Тут нечего возразить. Народы, как и светила, имеют право на затмение. Это еще не беда, лишь бы свет вернулся, лишь бы затмение не превратилось в вечную ночь. Заря и возрождение — синонимы. Новый восход светила соответствует неизменному обновлению человеческого «я».
Установим факты беспристрастно. Смерть на баррикаде или могила в изгнании являются для самопожертвования приемлемым и предвиденным концом. Настоящее имя самопожертвования — бескорыстие. Пусть всеми покинутые остаются покинутыми, пусть изгнанники идут в изгнание, ограничимся тем, что обратимся с мольбой к великим народам — не слишком далеко отступать, когда они отступают. Под предлогом возврата к здравому смыслу не следует опускаться слишком низко.
Существуют, бесспорно, и материя, и насущные нужды, и личные интересы, и желудок, но нельзя допустить, чтобы требования желудка становились единственным законом. У преходящей жизни есть права, мы их признаем, но есть свои права и у жизни вечной. Можно подняться на большую высоту, а затем вдруг упасть. В истории такие случаи бывают, к сожалению, часто. Великая, прославленная нация, приблизившаяся к идеалу, вдруг начинает копаться в грязи и находит в этом вкус; если ее спросят, по какой причине она покидает Сократа ради Фальстафа, она отвечает: «Потому что я люблю государственных мужей».

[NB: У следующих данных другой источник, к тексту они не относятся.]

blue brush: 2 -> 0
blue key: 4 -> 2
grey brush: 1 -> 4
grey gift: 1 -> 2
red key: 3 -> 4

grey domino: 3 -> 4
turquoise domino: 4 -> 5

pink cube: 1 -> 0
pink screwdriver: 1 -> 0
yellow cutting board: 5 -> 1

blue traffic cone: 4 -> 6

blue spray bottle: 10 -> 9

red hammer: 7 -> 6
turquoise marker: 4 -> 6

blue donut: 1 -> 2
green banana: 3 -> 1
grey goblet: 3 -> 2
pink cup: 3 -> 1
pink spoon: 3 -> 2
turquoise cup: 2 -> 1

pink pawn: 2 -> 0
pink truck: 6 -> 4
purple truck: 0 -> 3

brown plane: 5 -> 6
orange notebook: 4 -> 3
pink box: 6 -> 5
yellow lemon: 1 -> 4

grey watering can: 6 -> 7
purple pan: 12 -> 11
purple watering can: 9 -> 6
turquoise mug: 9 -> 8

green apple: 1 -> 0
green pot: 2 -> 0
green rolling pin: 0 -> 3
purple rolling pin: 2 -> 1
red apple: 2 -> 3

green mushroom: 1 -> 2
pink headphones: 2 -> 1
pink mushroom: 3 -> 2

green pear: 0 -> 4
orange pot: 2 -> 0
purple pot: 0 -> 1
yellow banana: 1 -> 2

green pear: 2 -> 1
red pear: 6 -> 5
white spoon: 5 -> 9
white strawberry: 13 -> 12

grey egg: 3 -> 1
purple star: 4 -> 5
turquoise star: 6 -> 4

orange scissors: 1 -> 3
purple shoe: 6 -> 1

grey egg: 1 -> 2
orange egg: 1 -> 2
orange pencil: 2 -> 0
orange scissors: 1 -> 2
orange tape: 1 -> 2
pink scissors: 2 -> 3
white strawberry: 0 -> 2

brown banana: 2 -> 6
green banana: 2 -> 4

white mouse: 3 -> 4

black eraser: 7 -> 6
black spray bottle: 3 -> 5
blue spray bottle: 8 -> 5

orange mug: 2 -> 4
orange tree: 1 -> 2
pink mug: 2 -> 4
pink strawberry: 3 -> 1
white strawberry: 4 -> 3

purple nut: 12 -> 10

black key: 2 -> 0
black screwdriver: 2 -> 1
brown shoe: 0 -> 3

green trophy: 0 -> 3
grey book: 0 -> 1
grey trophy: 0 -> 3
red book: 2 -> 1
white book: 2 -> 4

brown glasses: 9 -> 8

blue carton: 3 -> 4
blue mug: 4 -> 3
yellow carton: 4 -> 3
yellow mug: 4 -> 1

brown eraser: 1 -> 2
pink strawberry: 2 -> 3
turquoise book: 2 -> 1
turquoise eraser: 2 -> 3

Еще одно слово, прежде чем вернуться к сражению на баррикаде.
Битвы, вроде той, о которой мы здесь повествуем, не что иное, как исступленный порыв к идеалу. Прогресс в оковах подвержен болезням и страдает трагическими припадками эпилепсии. Мы не могли миновать на своем пути исконную болезнь прогресса — междоусобную воину. Здесь один из роковых этапов, и акт и антракт нашей драмы, главным действующим лицом которой является человек, проклятый обществом, и истинное название которой: «Прогресс».